Malgré sa célébrité et son statut de héros dans un Pakistan féru de cricket, le PTI a végété dans le désert politique pakistanais, ne remportant aucun autre siège que celui de M. Khan pendant 17 ans.

En 2011, M. Khan a commencé à attirer d'immenses foules de jeunes Pakistanais désillusionnés par la corruption endémique, les pénuries chroniques d'électricité et les crises de l'éducation et du chômage.

Il a bénéficié d'un soutien encore plus important au cours des années suivantes : des expatriés pakistanais instruits ont quitté leur emploi pour travailler pour son parti et des musiciens et acteurs pop ont rejoint sa campagne.

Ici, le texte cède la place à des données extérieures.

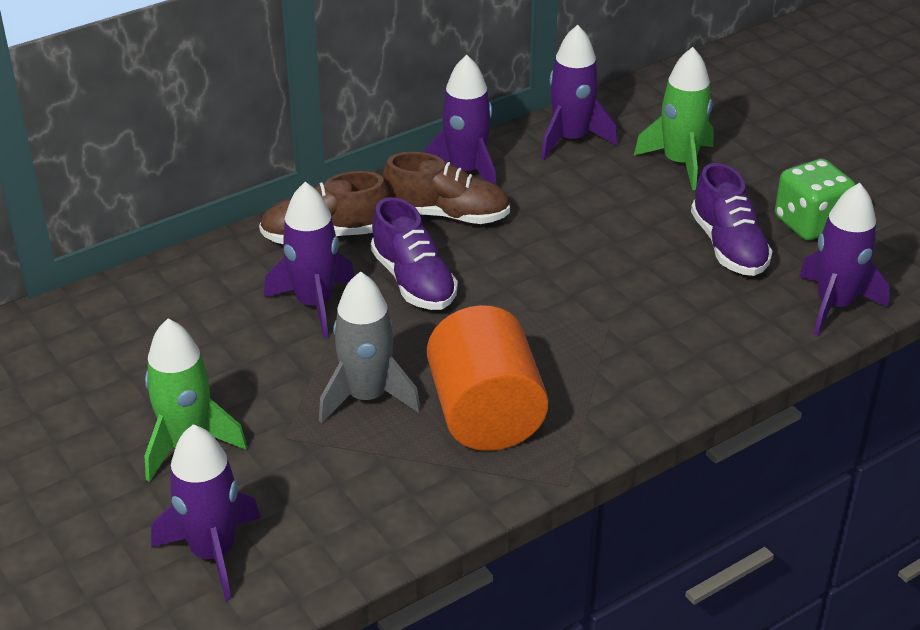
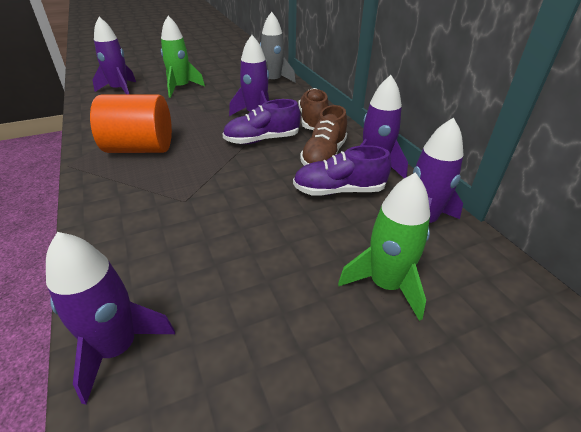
camera: 100 degrees right, 0 degrees up
grey rocket [319,271,421,423] -> grey rocket moved to [260,12,296,83]
purple shoe [691,163,773,276] -> purple shoe moved to [293,145,391,196]
green dice [775,159,856,240] -> none

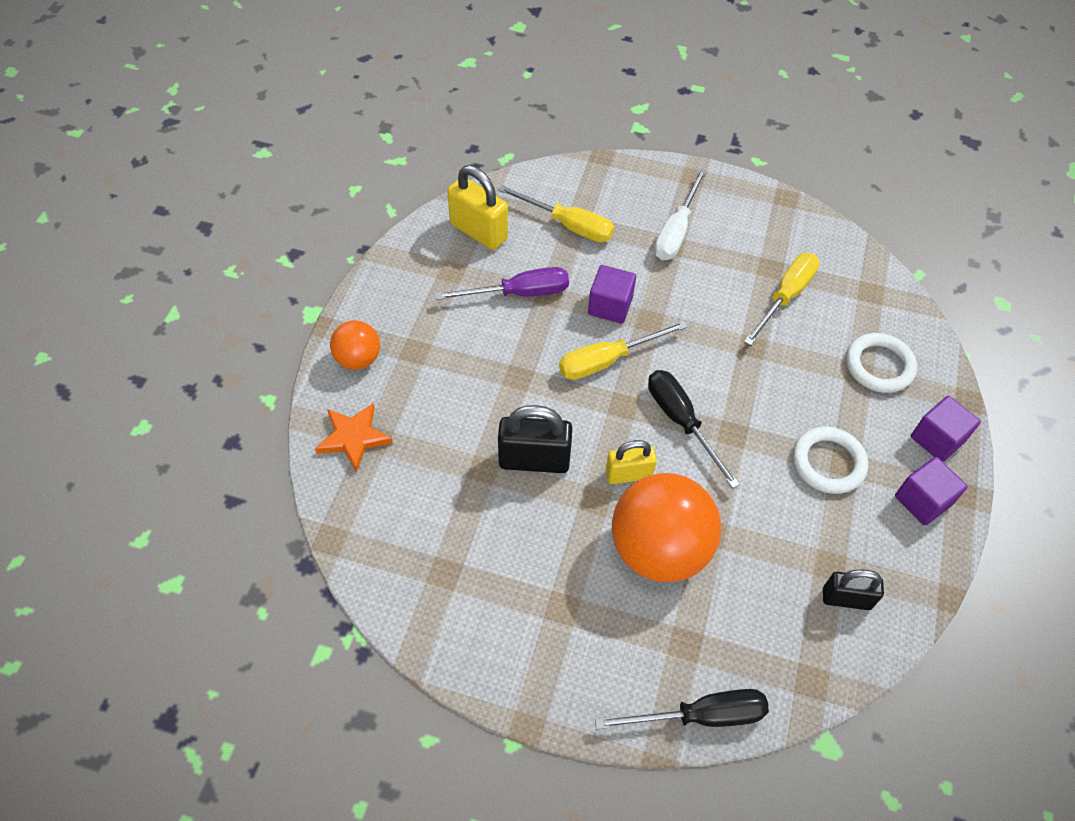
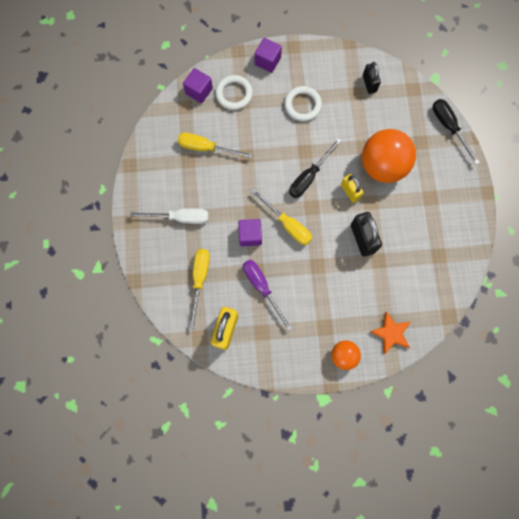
camera: 110 degrees left, 20 degrees up
purple cube [895,457,968,526] -> purple cube moved to [183,68,213,103]

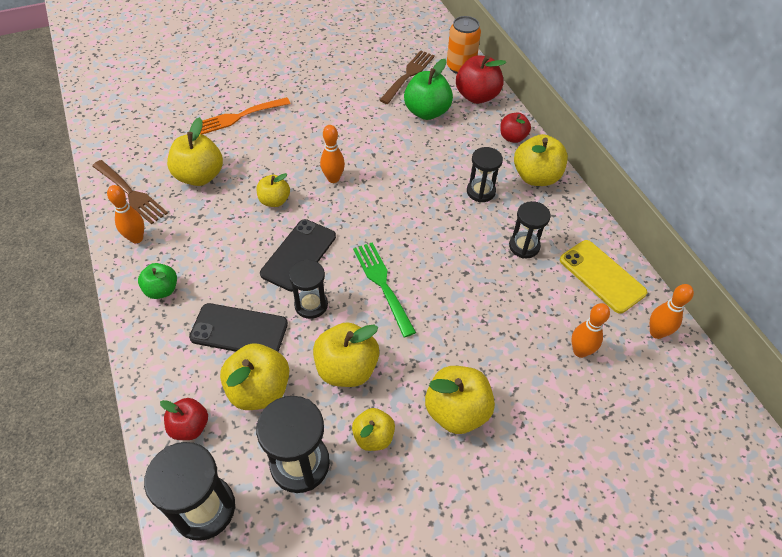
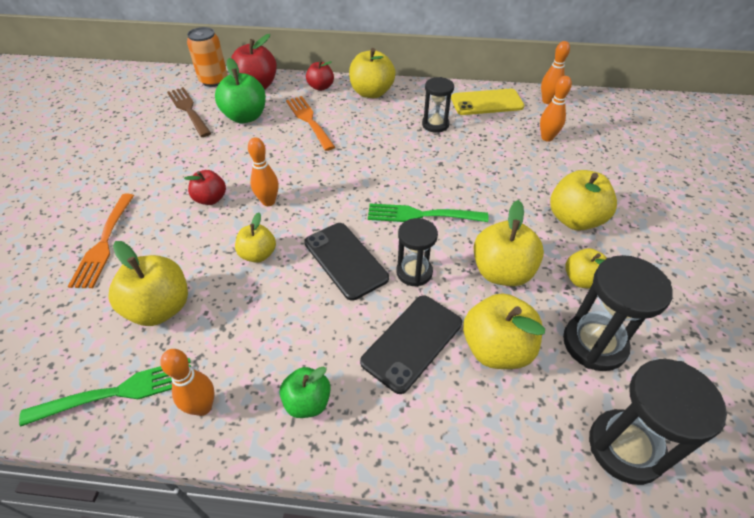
camera: 60 degrees left, 5 degrees down
brown fork [92,160,168,224] -> green fork [19,358,191,427]
red apple [160,398,208,440] -> red apple moved to [184,170,226,205]
black hourglass [467,147,503,203] -> none
none -> orange fork [286,96,335,151]

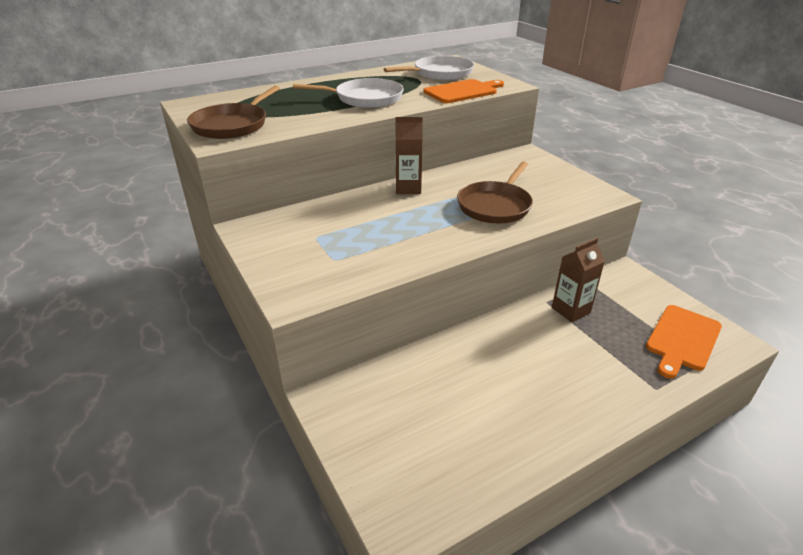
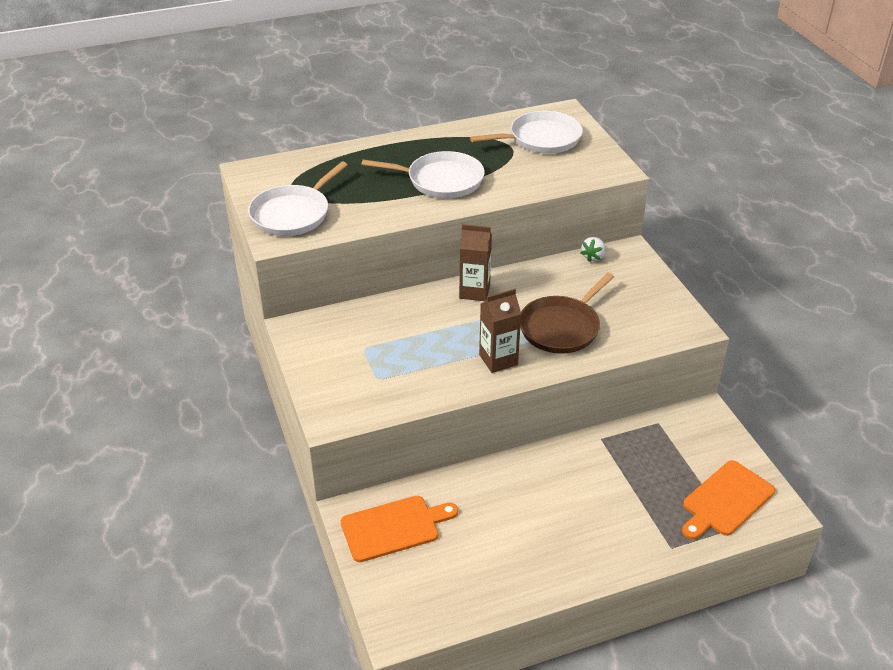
camera: 10 degrees right, 5 degrees up
brown pan [187,86,280,139] -> white pan [248,162,348,236]
orange cutting board [423,79,504,103] -> orange cutting board moved to [341,496,458,562]
brown carton [552,238,605,322] -> brown carton moved to [479,289,521,373]
none -> white strawberry [581,237,606,262]

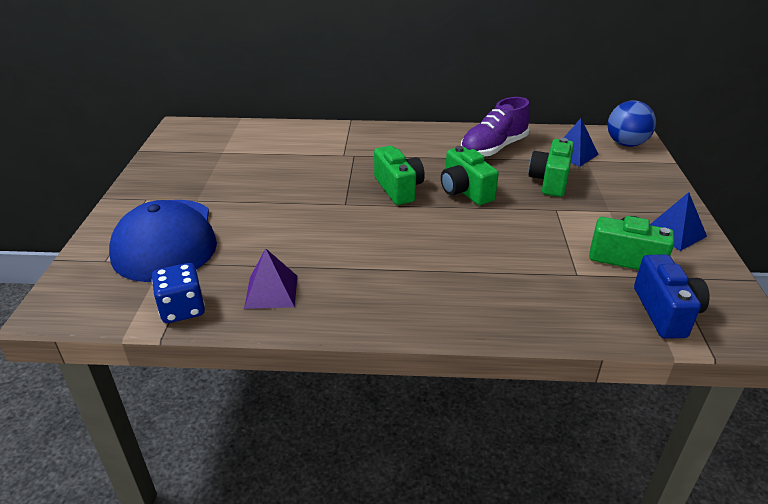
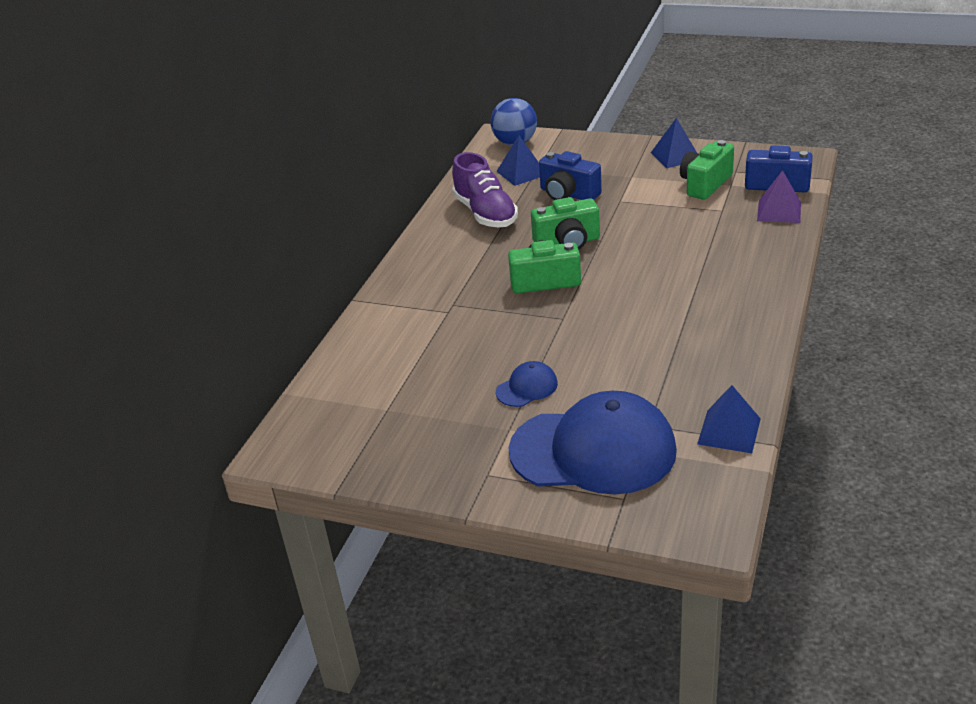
camera: 70 degrees left, 0 degrees up
blue dice [152,263,205,323] -> blue pyramid [697,385,761,453]
purple pyramid [244,248,297,309] -> purple pyramid moved to [757,170,801,223]
green camera [529,138,574,197] -> blue camera [539,151,602,200]
none -> blue cap [496,361,558,407]

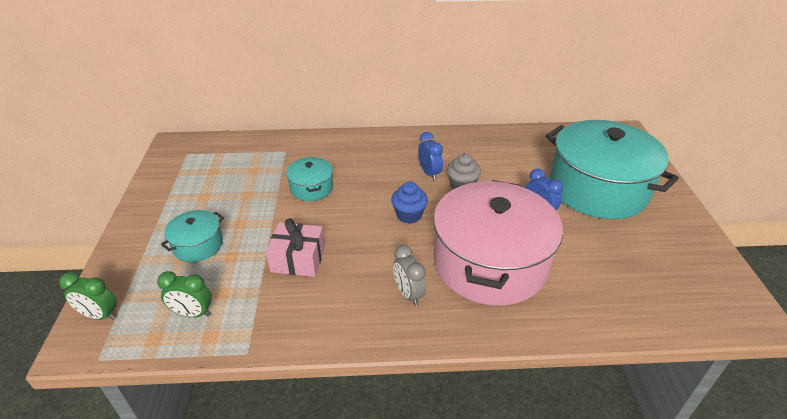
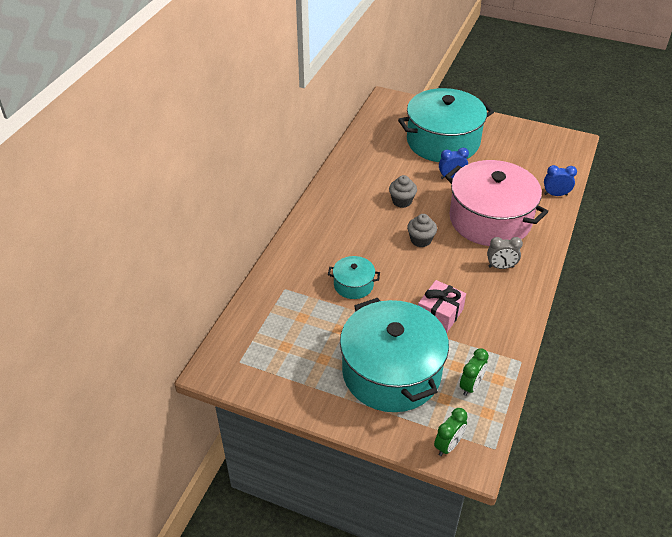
camera: 65 degrees left, 5 degrees up
turquoise pot [161,210,224,262] -> turquoise pot [340,298,449,412], size x2.24
blue cupcake [391,181,428,224] -> grey cupcake [407,214,437,247]
blue clock [418,132,443,181] -> blue clock moved to [544,165,577,196]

En 2018, M. Khan a déclaré à ses partisans que son objectif était de transformer le Pakistan, un pays composé d'un "petit groupe de riches et d'une mer de pauvres", en un "exemple pour un système humain, un système juste, pour le monde, de ce qu'est un État-providence islamique".

Cette année-là, il a remporté la victoire, marquant l'ascension rare d'un héros sportif au sommet de la politique. Les observateurs ont toutefois souligné que son plus grand ennemi était sa propre rhétorique, qui avait fait naître de grands espoirs chez ses partisans.

DU PLAYBOY AU RÉFORMATEUR

Né en 1952, fils d'un ingénieur civil, M. Khan a grandi avec quatre sœurs dans une famille urbaine pachtoune aisée de Lahore, la deuxième ville du Pakistan.

Après une éducation privilégiée, il est entré à l'université d'Oxford où il a obtenu un diplôme en philosophie, politique et économie.

Alors que sa carrière de joueur de cricket est florissante, il acquiert une réputation de play-boy à Londres à la fin des années 1970.

En 1995, il a épousé Jemima Goldsmith, fille du magnat des affaires James Goldsmith. Le couple, qui a eu deux fils, a divorcé en 2004. Son second mariage avec la journaliste de télévision Reham Nayyar Khan s'est également soldé par un divorce.

Son troisième mariage avec Bushra Bibi, un chef spirituel que M. Khan avait appris à connaître lors de ses visites dans un sanctuaire du XIIIe siècle au Pakistan, reflète son intérêt croissant pour le soufisme, une forme de pratique islamique qui met l'accent sur la proximité spirituelle avec Dieu.

Une fois au pouvoir, Khan s'est lancé dans la construction d'un État "providence" calqué sur ce qu'il appelait un système idéal remontant au monde islamique, quelque 14 siècles plus tôt.

Mais sa campagne de lutte contre la corruption a été fortement critiquée, car elle a été considérée comme un outil permettant d'écarter les opposants politiques, dont beaucoup ont été emprisonnés pour corruption.

Les généraux pakistanais sont également restés puissants et des officiers militaires, à la retraite ou en service, ont été placés à la tête de plus d'une douzaine d'institutions civiles.